Acura has announced that production of the much-anticipated 2023 Integra has officially commenced in Marysville, Ohio. Deliveries of the iconic nameplate are said to commence in June and orders can be placed now.
But with pricing having revealed the starting MSRP of $31,895 — over three grand more than the mechanically similar Honda Civic Si — one wonders if the public interest has held strong. We now know that we’re effectively getting a revamped version of the ILX (also based on the Civic) with a steeper price tag and a more desirable name. The Integra comes with a 200-horsepower turbocharged 1.5-liter inline-four, mated to either a continuously variable automatic (CVT) or a six-speed manual transmission. But the CVT is standard, forcing customers that want a manual to spend $36,895 (including destination) for the A-Spec — which also comes with adaptive dampers, sportier looks, a limited-slip differential, and Acura’s technology package.
While the tech niceties are probably sufficient in justifying the price bump, every version of the Integra still comes with 200-hp and 192 lb-ft of torque driving the front wheels. This may make it difficult to rationalize for those seeking a performance bargain, as there are quicker vehicles priced very near the Integra. While the majority of these are small hatchbacks and base-trimmed performance coupes utilizing turbocharged fours, there are also several V6-powered sedans hovering around $35,000.

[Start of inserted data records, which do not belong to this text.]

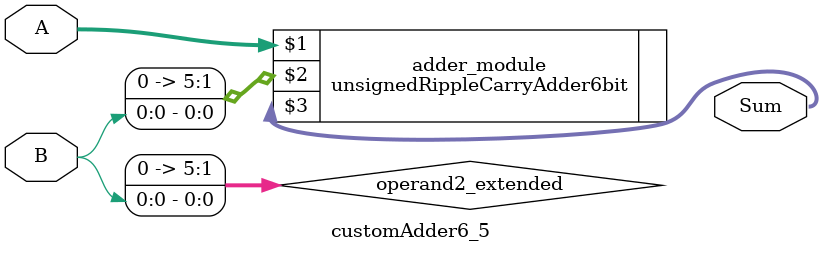
<source format=v>

module customAdder6_5(
                    input [5 : 0] A,
                    input [0 : 0] B,
                    
                    output [6 : 0] Sum
            );

    wire [5 : 0] operand2_extended;
    
    assign operand2_extended =  {5'b0, B};
    
    unsignedRippleCarryAdder6bit adder_module(
        A,
        operand2_extended,
        Sum
    );
    
endmodule
        
</source>
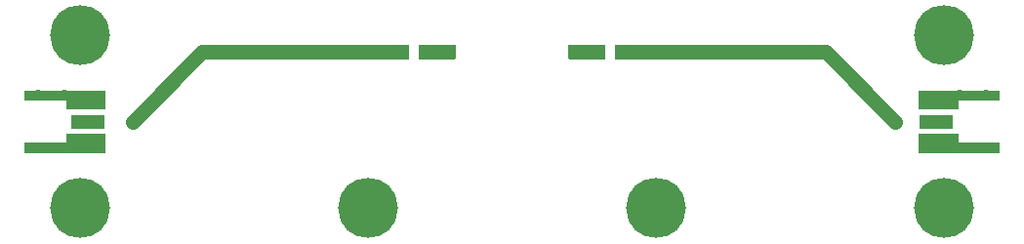
<source format=gts>
G04*
G04 #@! TF.GenerationSoftware,Altium Limited,Altium Designer,21.4.1 (30)*
G04*
G04 Layer_Color=8388736*
%FSLAX25Y25*%
%MOIN*%
G70*
G04*
G04 #@! TF.SameCoordinates,35213D09-E783-4A94-B544-0D3754CD514C*
G04*
G04*
G04 #@! TF.FilePolarity,Negative*
G04*
G01*
G75*
%ADD12R,0.11824X0.05131*%
%ADD13R,0.01800X0.01800*%
%ADD14C,0.05131*%
%ADD15C,0.20485*%
G36*
X214611Y75594D02*
X214663Y75584D01*
X214713Y75567D01*
X214759Y75544D01*
X214803Y75515D01*
X214843Y75480D01*
X214877Y75441D01*
X214906Y75397D01*
X214929Y75350D01*
X214946Y75301D01*
X214956Y75249D01*
X214960Y75197D01*
Y70866D01*
X214956Y70814D01*
X214946Y70762D01*
X214929Y70713D01*
X214906Y70666D01*
X214877Y70622D01*
X214843Y70583D01*
X214803Y70548D01*
X214759Y70519D01*
X214713Y70496D01*
X214663Y70479D01*
X214611Y70469D01*
X214559Y70465D01*
X202748D01*
X202696Y70469D01*
X202644Y70479D01*
X202595Y70496D01*
X202548Y70519D01*
X202504Y70548D01*
X202465Y70583D01*
X202430Y70622D01*
X202401Y70666D01*
X202378Y70713D01*
X202361Y70762D01*
X202351Y70814D01*
X202347Y70866D01*
Y75197D01*
X202351Y75249D01*
X202361Y75301D01*
X202378Y75350D01*
X202401Y75397D01*
X202430Y75441D01*
X202465Y75480D01*
X202504Y75515D01*
X202548Y75544D01*
X202595Y75567D01*
X202644Y75584D01*
X202696Y75594D01*
X202748Y75598D01*
X214559D01*
X214611Y75594D01*
D02*
G37*
G36*
X198863D02*
X198915Y75584D01*
X198964Y75567D01*
X199012Y75544D01*
X199055Y75515D01*
X199094Y75480D01*
X199129Y75441D01*
X199158Y75397D01*
X199181Y75350D01*
X199198Y75301D01*
X199208Y75249D01*
X199212Y75197D01*
Y70866D01*
X199208Y70814D01*
X199198Y70762D01*
X199181Y70713D01*
X199158Y70666D01*
X199129Y70622D01*
X199094Y70583D01*
X199055Y70548D01*
X199012Y70519D01*
X198964Y70496D01*
X198915Y70479D01*
X198863Y70469D01*
X198811Y70465D01*
X187000D01*
X186948Y70469D01*
X186896Y70479D01*
X186847Y70496D01*
X186800Y70519D01*
X186756Y70548D01*
X186717Y70583D01*
X186682Y70622D01*
X186653Y70666D01*
X186630Y70713D01*
X186613Y70762D01*
X186603Y70814D01*
X186599Y70866D01*
Y75197D01*
X186603Y75249D01*
X186613Y75301D01*
X186630Y75350D01*
X186653Y75397D01*
X186682Y75441D01*
X186717Y75480D01*
X186756Y75515D01*
X186800Y75544D01*
X186847Y75567D01*
X186896Y75584D01*
X186948Y75594D01*
X187000Y75598D01*
X198811D01*
X198863Y75594D01*
D02*
G37*
G36*
X147690D02*
X147742Y75584D01*
X147791Y75567D01*
X147838Y75544D01*
X147882Y75515D01*
X147921Y75480D01*
X147956Y75441D01*
X147985Y75397D01*
X148008Y75350D01*
X148025Y75301D01*
X148035Y75249D01*
X148039Y75197D01*
Y70866D01*
X148035Y70814D01*
X148025Y70762D01*
X148008Y70713D01*
X147985Y70666D01*
X147956Y70622D01*
X147921Y70583D01*
X147882Y70548D01*
X147838Y70519D01*
X147791Y70496D01*
X147742Y70479D01*
X147690Y70469D01*
X147638Y70465D01*
X135827D01*
X135775Y70469D01*
X135723Y70479D01*
X135673Y70496D01*
X135626Y70519D01*
X135583Y70548D01*
X135543Y70583D01*
X135509Y70622D01*
X135480Y70666D01*
X135456Y70713D01*
X135440Y70762D01*
X135429Y70814D01*
X135426Y70866D01*
Y75197D01*
X135429Y75249D01*
X135440Y75301D01*
X135456Y75350D01*
X135480Y75397D01*
X135509Y75441D01*
X135543Y75480D01*
X135583Y75515D01*
X135626Y75544D01*
X135673Y75567D01*
X135723Y75584D01*
X135775Y75594D01*
X135827Y75598D01*
X147638D01*
X147690Y75594D01*
D02*
G37*
G36*
X131942D02*
X131993Y75584D01*
X132043Y75567D01*
X132090Y75544D01*
X132134Y75515D01*
X132173Y75480D01*
X132208Y75441D01*
X132237Y75397D01*
X132260Y75350D01*
X132277Y75301D01*
X132287Y75249D01*
X132291Y75197D01*
Y70866D01*
X132287Y70814D01*
X132277Y70762D01*
X132260Y70713D01*
X132237Y70666D01*
X132208Y70622D01*
X132173Y70583D01*
X132134Y70548D01*
X132090Y70519D01*
X132043Y70496D01*
X131993Y70479D01*
X131942Y70469D01*
X131890Y70465D01*
X120079D01*
X120026Y70469D01*
X119975Y70479D01*
X119925Y70496D01*
X119878Y70519D01*
X119835Y70548D01*
X119795Y70583D01*
X119761Y70622D01*
X119732Y70666D01*
X119708Y70713D01*
X119692Y70762D01*
X119681Y70814D01*
X119678Y70866D01*
Y75197D01*
X119681Y75249D01*
X119692Y75301D01*
X119708Y75350D01*
X119732Y75397D01*
X119761Y75441D01*
X119795Y75480D01*
X119835Y75515D01*
X119878Y75544D01*
X119925Y75567D01*
X119975Y75584D01*
X120026Y75594D01*
X120079Y75598D01*
X131890D01*
X131942Y75594D01*
D02*
G37*
G36*
X333839Y56299D02*
X319665D01*
Y53347D01*
X306279D01*
Y59842D01*
X333839D01*
Y56299D01*
D02*
G37*
G36*
X28366Y53347D02*
X14980D01*
Y56299D01*
X807D01*
Y59842D01*
X28366D01*
Y53347D01*
D02*
G37*
G36*
X319665Y42126D02*
X333839D01*
Y38583D01*
X306279D01*
Y45079D01*
X319665D01*
Y42126D01*
D02*
G37*
G36*
X28366Y38583D02*
X807D01*
Y42126D01*
X14980D01*
Y45079D01*
X28366D01*
Y38583D01*
D02*
G37*
D12*
X22461Y49213D02*
D03*
X312185Y49213D02*
D03*
D13*
X14547Y38976D02*
D03*
X5492D02*
D03*
Y59449D02*
D03*
X14547D02*
D03*
X320098Y38976D02*
D03*
X329154D02*
D03*
Y59449D02*
D03*
X320098D02*
D03*
D14*
X61532Y73032D02*
X120079D01*
X37713Y49213D02*
X61532Y73032D01*
X274468D02*
X298287Y49213D01*
X214559Y73032D02*
X274468D01*
D15*
X314961Y78740D02*
D03*
X19685D02*
D03*
X314961Y19685D02*
D03*
X216535D02*
D03*
X118110D02*
D03*
X19685D02*
D03*
M02*

</source>
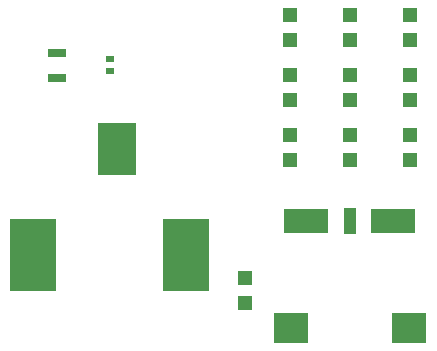
<source format=gtp>
%TF.GenerationSoftware,KiCad,Pcbnew,5.1.7-a382d34a8~87~ubuntu20.04.1*%
%TF.CreationDate,2020-10-21T15:20:26-04:00*%
%TF.ProjectId,y_arena_odor_controller,795f6172-656e-4615-9f6f-646f725f636f,2.0*%
%TF.SameCoordinates,Original*%
%TF.FileFunction,Paste,Top*%
%TF.FilePolarity,Positive*%
%FSLAX46Y46*%
G04 Gerber Fmt 4.6, Leading zero omitted, Abs format (unit mm)*
G04 Created by KiCad (PCBNEW 5.1.7-a382d34a8~87~ubuntu20.04.1) date 2020-10-21 15:20:26*
%MOMM*%
%LPD*%
G01*
G04 APERTURE LIST*
%ADD10R,3.810000X2.030000*%
%ADD11R,1.020000X2.290000*%
%ADD12R,2.999999X2.500000*%
%ADD13R,3.900000X6.200000*%
%ADD14R,3.300000X4.400000*%
%ADD15R,1.193800X1.193800*%
%ADD16R,1.600200X0.787400*%
%ADD17R,0.700000X0.600000*%
G04 APERTURE END LIST*
D10*
%TO.C,SW1*%
X84580000Y-117930000D03*
X91950000Y-117930000D03*
D11*
X88265000Y-117930000D03*
D12*
X93265000Y-127000000D03*
X83265000Y-127000000D03*
%TD*%
D13*
%TO.C,P1*%
X74395000Y-120835000D03*
X61495000Y-120835000D03*
D14*
X68595000Y-111885000D03*
%TD*%
D15*
%TO.C,L2*%
X83185000Y-110705900D03*
X83185000Y-112814100D03*
%TD*%
%TO.C,L3*%
X83185000Y-105625900D03*
X83185000Y-107734100D03*
%TD*%
%TO.C,L4*%
X83185000Y-100545900D03*
X83185000Y-102654100D03*
%TD*%
%TO.C,L5*%
X88265000Y-110705900D03*
X88265000Y-112814100D03*
%TD*%
%TO.C,L6*%
X88265000Y-105625900D03*
X88265000Y-107734100D03*
%TD*%
%TO.C,L7*%
X88265000Y-100545900D03*
X88265000Y-102654100D03*
%TD*%
%TO.C,L8*%
X93345000Y-110705900D03*
X93345000Y-112814100D03*
%TD*%
%TO.C,L9*%
X93345000Y-105625900D03*
X93345000Y-107734100D03*
%TD*%
%TO.C,L10*%
X93345000Y-100545900D03*
X93345000Y-102654100D03*
%TD*%
%TO.C,L1*%
X79375000Y-122770900D03*
X79375000Y-124879100D03*
%TD*%
D16*
%TO.C,C1*%
X63500000Y-105816400D03*
X63500000Y-103733600D03*
%TD*%
D17*
%TO.C,D1*%
X67945000Y-105275000D03*
X67945000Y-104275000D03*
%TD*%
M02*

</source>
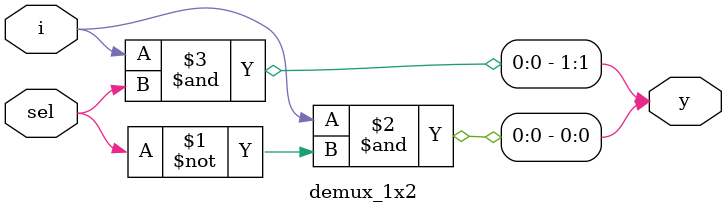
<source format=v>
`timescale 1ns / 1ps


module demux_1x2(
    input i,
    input sel,
    output [1:0] y
    );
    
    assign y[0] = i & (~sel);
    assign y[1] = i & (sel);
    
endmodule

</source>
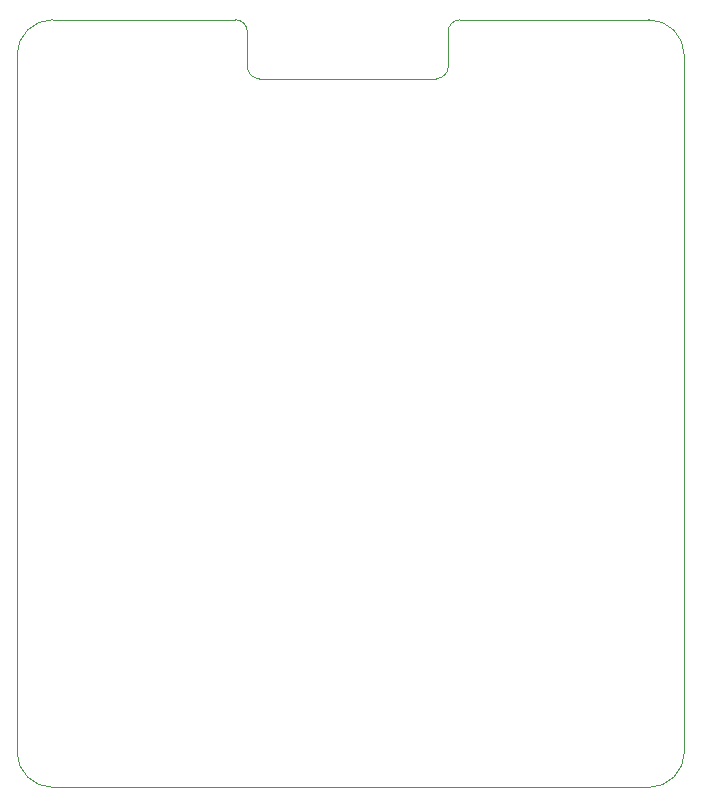
<source format=gbr>
%TF.GenerationSoftware,KiCad,Pcbnew,8.0.8*%
%TF.CreationDate,2025-09-08T09:45:39+02:00*%
%TF.ProjectId,kiba,6b696261-2e6b-4696-9361-645f70636258,rev?*%
%TF.SameCoordinates,Original*%
%TF.FileFunction,Profile,NP*%
%FSLAX46Y46*%
G04 Gerber Fmt 4.6, Leading zero omitted, Abs format (unit mm)*
G04 Created by KiCad (PCBNEW 8.0.8) date 2025-09-08 09:45:39*
%MOMM*%
%LPD*%
G01*
G04 APERTURE LIST*
%TA.AperFunction,Profile*%
%ADD10C,0.050000*%
%TD*%
G04 APERTURE END LIST*
D10*
X151063751Y-74708751D02*
X136096249Y-74708751D01*
X118595000Y-134720000D02*
X169059538Y-134724538D01*
X135076249Y-73688751D02*
X135075000Y-70730000D01*
X152083751Y-73688751D02*
X152075000Y-70740000D01*
X152083751Y-73688751D02*
G75*
G02*
X151063751Y-74708751I-1019951J-49D01*
G01*
X172079538Y-131704538D02*
G75*
G02*
X169059538Y-134724538I-3020038J38D01*
G01*
X134055000Y-69710000D02*
G75*
G02*
X135075000Y-70730000I0J-1020000D01*
G01*
X169055000Y-69720000D02*
X153095000Y-69720000D01*
X115575000Y-72730000D02*
G75*
G02*
X118595000Y-69710000I3020000J0D01*
G01*
X136096249Y-74708751D02*
G75*
G02*
X135076249Y-73688751I-49J1019951D01*
G01*
X115575000Y-72730000D02*
X115575000Y-131700000D01*
X169055000Y-69720000D02*
G75*
G02*
X172075000Y-72740000I0J-3020000D01*
G01*
X152075000Y-70740000D02*
G75*
G02*
X153095000Y-69720000I1020000J0D01*
G01*
X118595000Y-134720000D02*
G75*
G02*
X115575000Y-131700000I0J3020000D01*
G01*
X134055000Y-69710000D02*
X118595000Y-69710000D01*
X172079538Y-131704538D02*
X172075000Y-72740000D01*
M02*

</source>
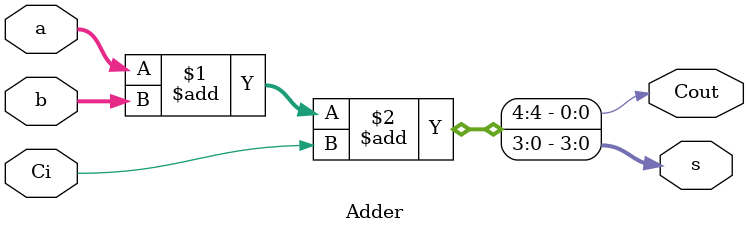
<source format=v>
`timescale 1ns / 1ns
module Adder(a,b,Ci,s,Cout);
input [3:0]a,b;
input Ci;
output [3:0]s;
output Cout;
assign {Cout,s}=a+b+Ci;
endmodule

</source>
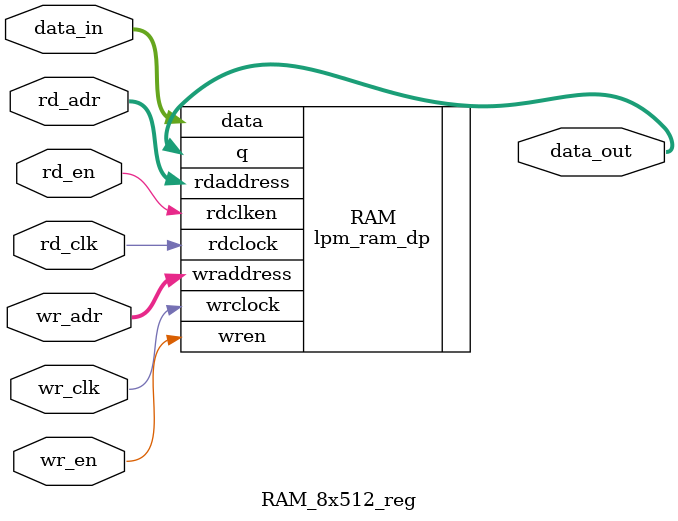
<source format=v>

module RAM_8x512_reg(
	input wr_clk,
	input [8:0] wr_adr,
	input [7:0] data_in,
	input wr_en,

	input rd_clk,
	input [8:0] rd_adr,
	output reg [7:0] data_out,
	input rd_en
);

lpm_ram_dp RAM(
	.wraddress(wr_adr), .data(data_in), .wrclock(wr_clk), .wren(wr_en), 
	.rdaddress(rd_adr), .q  (data_out), .rdclock(rd_clk), .rdclken(rd_en)//.rden(rd_en)
);
defparam
	RAM.lpm_width = 8,
	RAM.lpm_widthad = 9,
	RAM.rd_en_used = "TRUE",
	RAM.lpm_indata = "REGISTERED",
	RAM.lpm_wraddress_control = "REGISTERED",
	RAM.lpm_rdaddress_control = "REGISTERED",
	RAM.lpm_outdata = "REGISTERED",
	RAM.use_eab = "ON";

endmodule

</source>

It may not be entirely fair to call the Nissan Maxima a sports car. But the model does offer a 300-hp, 3.5-liter V6 for roughly the same money as the A-Spec. We are dubious that it’ll be able to hang with the Integra squealing around corners and are disappointed it also comes with a CVT. But it’s a very comfortable cruiser and likely to embarrass the Acura in a straight line.
Toyota also sells V6-powered versions of the Camry and consumers may still find leftover examples of the criminally underrated 2022 Avalon for roughly $35,000 on the same lot. Subaru has even softened the all-wheel-drive WRX to make it more adept at daily driving for the 2023 model year — and it’s almost assured to be the quicker car when lined up alongside the upcoming Integra. But if creature comforts are less important, Honda offers the nearly identical Civic Si for $28,315 and the 306-hp Type-R retails (without dealer markups) for roughly the same amount as Acura’s A-Spec.
Where exactly is the Integra supposed to find its niche? Honda has a solid reputation for delivering models that don’t appear all that impressive on paper and still manage to become legendary performance vehicles for offering high levels of satisfaction from behind the wheel. But the Integra looks to be little more than a direct replacement for the ILX, running with an emissions-friendly 1.5-liter (rather than the ILX’s 2.4-liter) and loaded up with tech. Only a portion of the recipe appears to be directed at the hardcore enthusiasts salivating over their rose-tinted memories of the previous Integra — leaving us with a model that’s effectively the luxury variant of the Civic Si.
If that’s to be the case, there’s little doubt that the 2023 Acura Integra will be a ball of fun when tossed around a corner. But it’s hard to see it shining quite so brightly when the Hyundai Elantra N and Volkswagen Jetta GLI are lurking nearby with lower price tags. Obviously, we need to see it dance before making any real conclusions. Though this nagging feeling that the market for a near-premium sedan with sporting pretensions might not be as robust as the automaker needs has persisted.
Maybe we’re all just waiting for that Type-R engine to drop. But what say you? Are you still interested in the upcoming Acura or is the Integra just the next ILX leveraging a nostalgic name?